I couldn’t do this. My mind and body started shutting down again. The numbness rushed over me like a cold blast of wind, leaving nothing in its wake.
“What do you want to know?” I asked woodenly.
There was a brief silence.
“I want to know where the fuck you’ve been?—”
“With the Reapers.” I forced myself to look at his face as I said it, and sure enough, horrified recognition appeared.
“The raiders ?”
“Yes.”
“You joined the Reapers? ”
“You taught me to survive.”
He stared at me.
“So I survived.” It was so much easier to talk when I felt empty like this. “I did whatever I had to do to survive, just like you taught me.”
“I did not fuckin’ teach you to kill and torture people, Ember!” He looked at me like he’d never seen me before, but all I felt was hollow.
“I did what I had to do.”
His jaw worked furiously as if he was so angry he couldn’t get the words out.
“So you joined the worst gang you could find? The one that raped and killed for fun? The one that tore families apart and sold them to slavers? That’s how you recognized Sable’s brand, isn’t it?
Cause you helped traffick people like him to Mad Dog? ”
I felt removed from my body as if I were watching this play out from somewhere above.
“He was a child when he got taken. A child when the slavers put that brand on him. A child when the Reapers shoved him in a trailer packed with so many people they couldn’t even sit down…for days .”
I had been a child, too, but I couldn’t get my mouth to move.
“Do you know what Mad Dog did to his slaves? The lucky ones were crushed by collapsing tunnels underground. The pretty ones like Sable’s sister, though?
He collected them,” he spit the words out like they burned on his tongue.
“Sable got to see her body before they burned it, and he barely recognized her. He would’ve died in those tunnels if he hadn’t escaped.
And Juck just kept bringin’ him fucking truckfuls?—”
He cut off abruptly, sucking in a breath, and I tried to brace myself.
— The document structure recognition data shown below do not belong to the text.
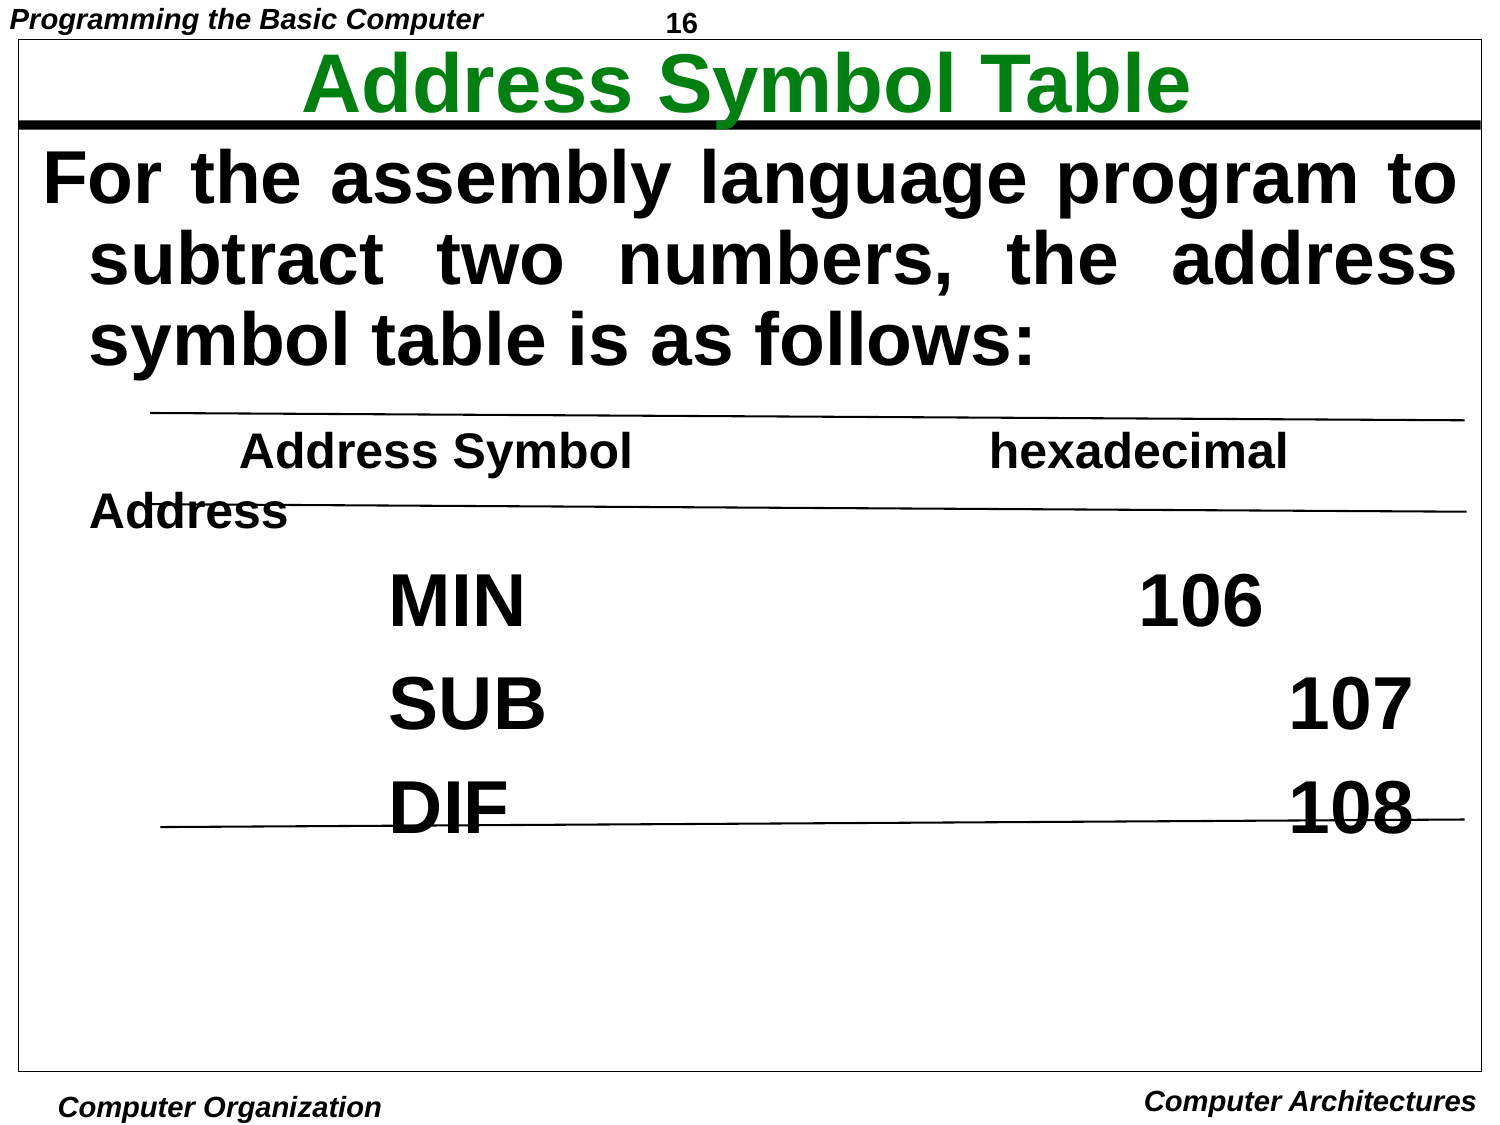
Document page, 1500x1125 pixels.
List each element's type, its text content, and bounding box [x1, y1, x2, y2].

title Address Symbol Table [23, 35, 1471, 136]
list For the assembly language program to subtract two numbers, the address symbol table is as follows: Address Symbol hexadecimal Address MIN 106 SUB 107 DIF 108 [27, 131, 1475, 1076]
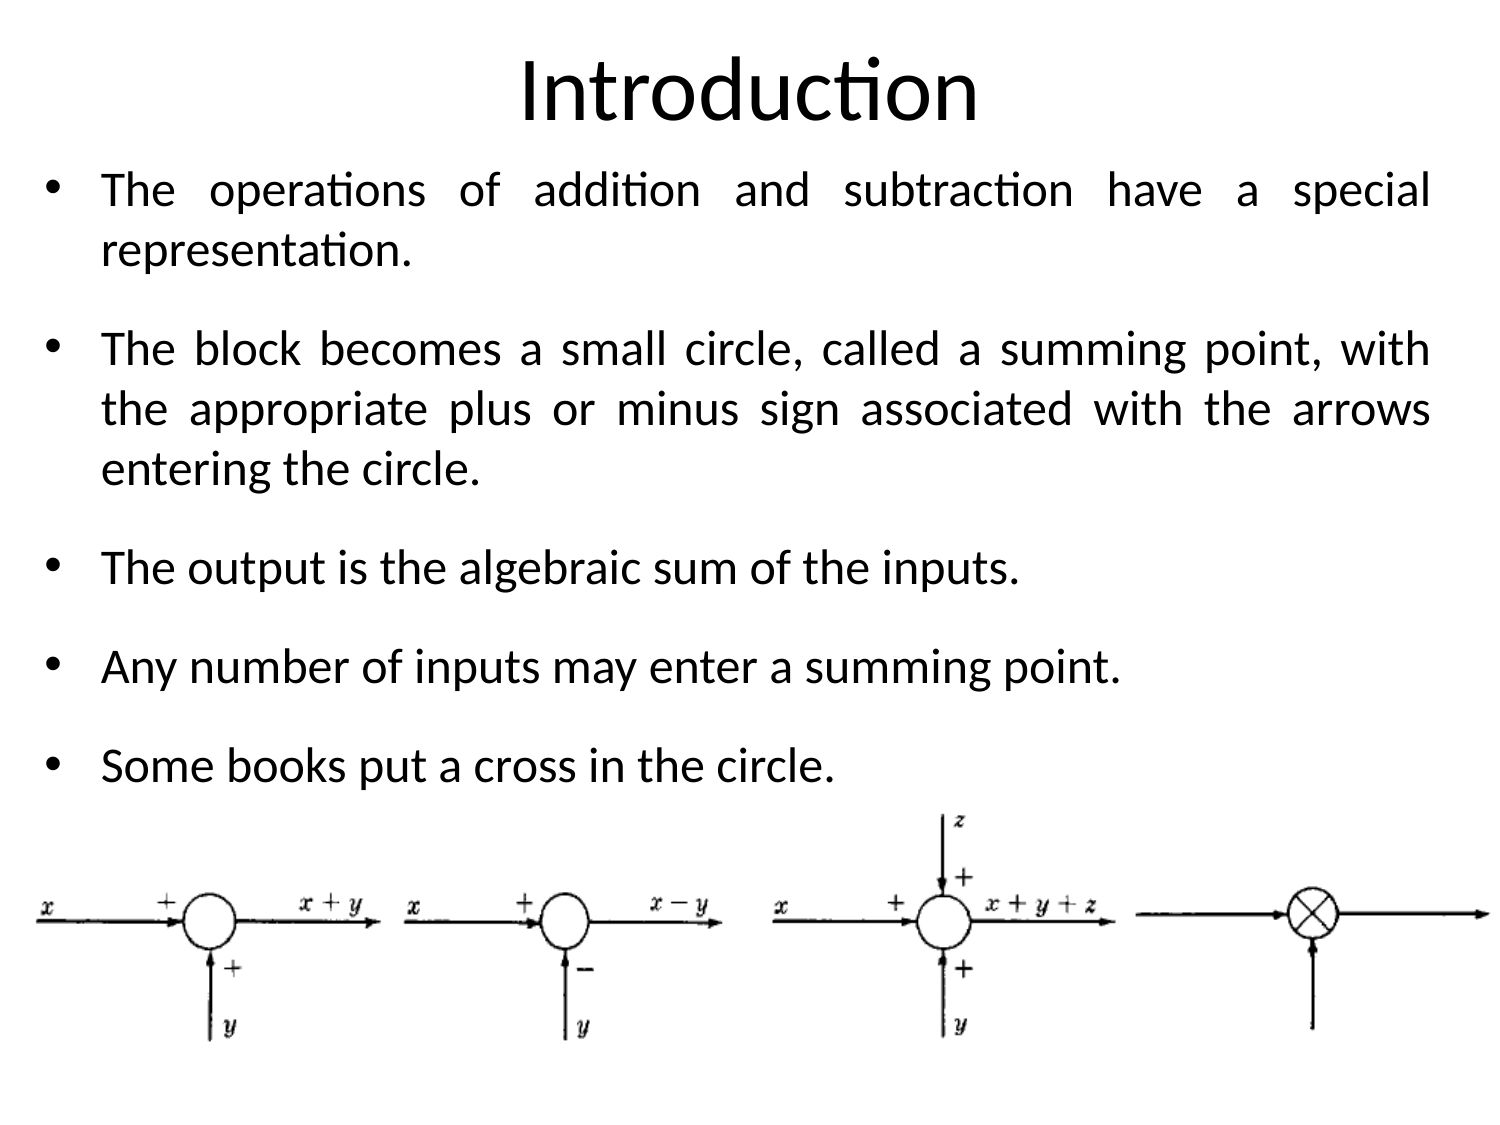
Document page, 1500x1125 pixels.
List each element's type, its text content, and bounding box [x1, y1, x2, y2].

picture [19, 795, 1495, 1050]
list The operations of addition and subtraction have a special representation. The block becomes a small circle, called a summing point, with the appropriate plus or minus sign associated with the arrows entering the circle. The output is the algebraic sum of the inputs. Any number of inputs may enter a summing point. Some books put a cross in the circle. [29, 149, 1447, 868]
title Introduction [75, 7, 1425, 149]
“Juck. Is that ‘J’ on your chest for ‘Juck’?”
It felt like I’d fallen into that icy river again, my body numb but somehow still thrumming with pain at the same time.
“Ember,” Wolf growled, “tell me you weren’t Juck’s Angel.”
I flinched.
“Is that why you didn’t want us to see it?” He was so angry his voice shook slightly. “Are you tellin’ me you were Juck’s whore?”
All the blood rushed from my face at that horrible name.
It never seemed to matter how often the Reapers sneered it at me; hearing it always made me sick.
The brand on my chest felt like it was burning into my skin all over again.
I could see the person Wolf saw, and it wasn’t me, but I had no energy to fix it.
No matter what I said, he just kept seeing the worst possible version of me, and I was done trying to fight him on it.
“At least Mom isn’t alive to see what you’ve become.” Wolf’s voice was harsh and bitter.
I remembered Madame slowly shoving her knife into Mist’s shoulder and twisting it. I imagined this must be close to what that felt like. I wanted to scream and cry, but I silently bore the pain—just like I always did.
“I have to go,” I said numbly, trying again to jerk my arm free.
To my surprise, he let me go, watching me back away with disgust and fury and pain clear as day on his face. I turned my back on him and walked away as quickly as my legs could take me.
That chasm between us felt like it split so wide we might as well have been on two different worlds.